Totally silent, then, in the finally righted but possibly still lost car, they stared at each other: a moment of pure dislike.
And then, “Three mangy cats, and now you want a dog,” Sandy muttered. He started off, too fast, in the direction of the crossroads. At which they made another turn.
Silently they travelled through more woods, past more steep gorges and ravines, on the road that Molly had thought they should have taken in the first place.
She had been right; they soon came to a group of signs which said that they were heading toward Saratoga. They were neither to die in the woods nor to be rescued by bandits. Nor murdered. And, some miles past Saratoga, Molly apologized. “Actually I have a sort of a headache,” she lied.
“I’m sorry, too, Mol. And you know I like your cats.” Which was quite possibly also a lie.
They got home safely, of course.
But somehow, after that trip, their friendship, Molly and Sandy’s, either “lapsed” again, or perhaps it was permanently diminished; Molly was not sure. One or the other of them would forget to call, until days or weeks had gone by, and then their conversation would be guilty, apologetic.
And at first, back in town, despite the familiar and comforting presences of her cats, Molly continued to think with a painful obsessiveness of that beach dog, especially in early hours of sleeplessness. She imagined going back to Carmel alone to look for her; of advertising in the Carmel paper, describing a young female with gray markings. Tall ears.
However, she did none of those things.
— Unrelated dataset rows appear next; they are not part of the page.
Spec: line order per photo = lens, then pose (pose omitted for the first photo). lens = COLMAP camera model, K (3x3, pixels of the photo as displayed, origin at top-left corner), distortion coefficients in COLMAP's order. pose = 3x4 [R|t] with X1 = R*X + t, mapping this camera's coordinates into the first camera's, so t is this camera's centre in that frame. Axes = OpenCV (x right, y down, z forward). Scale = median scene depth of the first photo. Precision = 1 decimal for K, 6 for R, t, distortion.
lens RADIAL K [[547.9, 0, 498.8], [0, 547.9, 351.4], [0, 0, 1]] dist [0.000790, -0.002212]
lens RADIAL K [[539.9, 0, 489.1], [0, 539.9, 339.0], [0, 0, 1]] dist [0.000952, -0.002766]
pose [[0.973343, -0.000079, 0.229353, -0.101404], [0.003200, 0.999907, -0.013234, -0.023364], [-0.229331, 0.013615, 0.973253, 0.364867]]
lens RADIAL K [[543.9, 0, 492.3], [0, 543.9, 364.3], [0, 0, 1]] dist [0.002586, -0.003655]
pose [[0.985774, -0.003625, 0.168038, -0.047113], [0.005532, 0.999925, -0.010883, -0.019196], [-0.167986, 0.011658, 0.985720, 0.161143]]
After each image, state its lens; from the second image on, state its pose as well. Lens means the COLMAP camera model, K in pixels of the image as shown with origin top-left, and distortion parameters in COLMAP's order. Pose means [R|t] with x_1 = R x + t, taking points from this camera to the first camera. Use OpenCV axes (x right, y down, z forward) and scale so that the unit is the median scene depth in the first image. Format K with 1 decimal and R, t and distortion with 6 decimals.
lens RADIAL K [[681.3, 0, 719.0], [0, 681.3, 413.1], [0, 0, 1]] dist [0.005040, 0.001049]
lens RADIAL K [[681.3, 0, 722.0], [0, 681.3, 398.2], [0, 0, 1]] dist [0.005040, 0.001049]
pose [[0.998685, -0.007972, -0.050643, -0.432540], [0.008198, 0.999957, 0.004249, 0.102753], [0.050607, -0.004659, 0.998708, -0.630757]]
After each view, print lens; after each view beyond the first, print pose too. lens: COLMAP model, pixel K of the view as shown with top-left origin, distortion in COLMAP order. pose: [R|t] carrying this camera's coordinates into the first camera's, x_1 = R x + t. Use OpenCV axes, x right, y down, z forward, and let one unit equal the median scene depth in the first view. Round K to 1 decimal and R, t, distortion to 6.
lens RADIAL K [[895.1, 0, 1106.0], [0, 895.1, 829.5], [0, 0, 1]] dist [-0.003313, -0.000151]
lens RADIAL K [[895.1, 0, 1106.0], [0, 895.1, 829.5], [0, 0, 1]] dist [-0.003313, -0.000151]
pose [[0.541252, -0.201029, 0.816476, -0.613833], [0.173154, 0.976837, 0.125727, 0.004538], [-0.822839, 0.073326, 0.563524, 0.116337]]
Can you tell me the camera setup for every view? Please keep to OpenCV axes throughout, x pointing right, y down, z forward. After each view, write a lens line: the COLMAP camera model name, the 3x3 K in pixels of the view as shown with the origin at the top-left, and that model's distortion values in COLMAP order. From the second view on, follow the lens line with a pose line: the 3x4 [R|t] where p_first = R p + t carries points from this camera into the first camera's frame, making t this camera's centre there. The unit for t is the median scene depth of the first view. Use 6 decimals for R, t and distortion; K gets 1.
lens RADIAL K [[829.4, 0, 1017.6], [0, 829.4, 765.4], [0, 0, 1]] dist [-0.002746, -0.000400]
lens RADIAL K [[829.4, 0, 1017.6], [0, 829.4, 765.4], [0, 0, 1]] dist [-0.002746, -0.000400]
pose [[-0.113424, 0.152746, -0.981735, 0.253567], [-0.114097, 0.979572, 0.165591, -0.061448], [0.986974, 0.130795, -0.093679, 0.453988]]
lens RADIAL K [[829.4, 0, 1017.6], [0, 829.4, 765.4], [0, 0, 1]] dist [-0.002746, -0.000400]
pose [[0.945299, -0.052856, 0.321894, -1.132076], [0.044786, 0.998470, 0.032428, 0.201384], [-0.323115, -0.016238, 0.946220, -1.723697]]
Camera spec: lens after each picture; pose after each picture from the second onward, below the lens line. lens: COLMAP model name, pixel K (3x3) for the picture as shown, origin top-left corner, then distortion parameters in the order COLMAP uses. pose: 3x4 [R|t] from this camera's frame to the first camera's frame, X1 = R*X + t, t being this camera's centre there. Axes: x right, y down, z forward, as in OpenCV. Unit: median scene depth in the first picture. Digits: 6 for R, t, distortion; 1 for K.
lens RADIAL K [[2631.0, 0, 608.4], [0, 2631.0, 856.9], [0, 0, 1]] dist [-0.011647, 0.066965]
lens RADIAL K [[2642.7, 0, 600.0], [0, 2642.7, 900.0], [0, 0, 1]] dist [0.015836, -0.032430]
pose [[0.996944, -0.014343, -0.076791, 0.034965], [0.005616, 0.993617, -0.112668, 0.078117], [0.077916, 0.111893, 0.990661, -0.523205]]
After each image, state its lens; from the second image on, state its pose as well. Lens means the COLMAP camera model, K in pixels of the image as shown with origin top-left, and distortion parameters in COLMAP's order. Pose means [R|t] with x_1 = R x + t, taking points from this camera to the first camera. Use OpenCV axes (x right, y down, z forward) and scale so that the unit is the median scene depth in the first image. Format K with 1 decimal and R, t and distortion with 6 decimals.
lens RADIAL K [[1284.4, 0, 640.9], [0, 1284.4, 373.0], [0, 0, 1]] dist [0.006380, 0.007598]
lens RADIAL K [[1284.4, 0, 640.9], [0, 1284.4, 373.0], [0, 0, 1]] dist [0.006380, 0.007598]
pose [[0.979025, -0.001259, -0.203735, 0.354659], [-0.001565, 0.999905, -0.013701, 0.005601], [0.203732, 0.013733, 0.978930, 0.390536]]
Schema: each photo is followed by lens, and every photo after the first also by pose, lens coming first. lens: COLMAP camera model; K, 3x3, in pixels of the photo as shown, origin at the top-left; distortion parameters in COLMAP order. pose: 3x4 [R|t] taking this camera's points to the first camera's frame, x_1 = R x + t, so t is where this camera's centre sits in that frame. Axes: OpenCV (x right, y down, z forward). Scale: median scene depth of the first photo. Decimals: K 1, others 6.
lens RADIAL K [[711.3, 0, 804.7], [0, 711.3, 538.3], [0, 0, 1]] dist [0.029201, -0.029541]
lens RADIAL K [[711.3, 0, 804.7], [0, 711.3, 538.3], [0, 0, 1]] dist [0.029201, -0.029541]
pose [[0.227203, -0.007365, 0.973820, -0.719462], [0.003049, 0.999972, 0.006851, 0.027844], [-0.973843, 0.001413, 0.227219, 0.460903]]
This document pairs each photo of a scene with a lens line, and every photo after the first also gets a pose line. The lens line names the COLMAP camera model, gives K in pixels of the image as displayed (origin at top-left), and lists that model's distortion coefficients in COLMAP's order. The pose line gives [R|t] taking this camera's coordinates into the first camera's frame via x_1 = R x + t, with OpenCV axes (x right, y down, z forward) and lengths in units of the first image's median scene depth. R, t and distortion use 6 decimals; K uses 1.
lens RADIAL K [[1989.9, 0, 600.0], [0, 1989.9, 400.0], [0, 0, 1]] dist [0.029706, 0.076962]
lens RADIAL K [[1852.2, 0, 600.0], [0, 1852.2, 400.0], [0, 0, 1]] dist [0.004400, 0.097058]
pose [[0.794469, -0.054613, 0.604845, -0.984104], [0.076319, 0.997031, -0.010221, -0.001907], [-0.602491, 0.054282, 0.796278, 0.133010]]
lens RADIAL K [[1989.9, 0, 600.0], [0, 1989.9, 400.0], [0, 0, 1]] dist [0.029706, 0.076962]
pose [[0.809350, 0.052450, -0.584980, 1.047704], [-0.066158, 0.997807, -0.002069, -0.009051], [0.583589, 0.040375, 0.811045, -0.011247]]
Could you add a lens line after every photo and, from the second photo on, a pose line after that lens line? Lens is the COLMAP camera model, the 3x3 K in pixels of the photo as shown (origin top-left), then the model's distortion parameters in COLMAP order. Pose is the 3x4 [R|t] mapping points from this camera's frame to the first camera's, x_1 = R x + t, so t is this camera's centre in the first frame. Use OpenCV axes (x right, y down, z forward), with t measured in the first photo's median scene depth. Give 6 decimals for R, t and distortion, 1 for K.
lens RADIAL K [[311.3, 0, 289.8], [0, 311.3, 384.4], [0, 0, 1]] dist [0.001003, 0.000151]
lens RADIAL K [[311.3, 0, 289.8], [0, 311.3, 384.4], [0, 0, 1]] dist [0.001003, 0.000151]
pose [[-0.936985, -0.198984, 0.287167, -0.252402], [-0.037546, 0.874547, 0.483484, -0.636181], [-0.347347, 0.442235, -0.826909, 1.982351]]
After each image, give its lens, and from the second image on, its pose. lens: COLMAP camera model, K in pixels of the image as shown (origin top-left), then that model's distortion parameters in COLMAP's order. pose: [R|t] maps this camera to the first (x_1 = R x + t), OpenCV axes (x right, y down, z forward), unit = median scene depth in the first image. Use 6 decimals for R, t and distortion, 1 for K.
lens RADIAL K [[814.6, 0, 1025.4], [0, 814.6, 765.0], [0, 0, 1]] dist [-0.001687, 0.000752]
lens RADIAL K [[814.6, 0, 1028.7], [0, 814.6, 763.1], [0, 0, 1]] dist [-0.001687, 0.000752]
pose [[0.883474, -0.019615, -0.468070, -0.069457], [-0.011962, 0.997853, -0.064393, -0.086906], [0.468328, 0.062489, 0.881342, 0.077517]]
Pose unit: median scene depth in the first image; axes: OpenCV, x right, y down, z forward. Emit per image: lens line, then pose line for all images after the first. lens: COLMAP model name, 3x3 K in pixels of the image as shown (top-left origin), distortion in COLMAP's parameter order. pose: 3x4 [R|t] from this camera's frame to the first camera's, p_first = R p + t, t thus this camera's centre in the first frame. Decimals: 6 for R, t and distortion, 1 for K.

She simply went on with her calm new life, as before, with her cats. She wrote some poems.
But, although she had ceased to be plagued by her vision of the dog (running, endlessly running, growing smaller in the distance) she did not forget her.
And she thought of Carmel, now, in a vaguely painful way, as a place where she had lost, or left something of infinite value. A place to which she would not go back.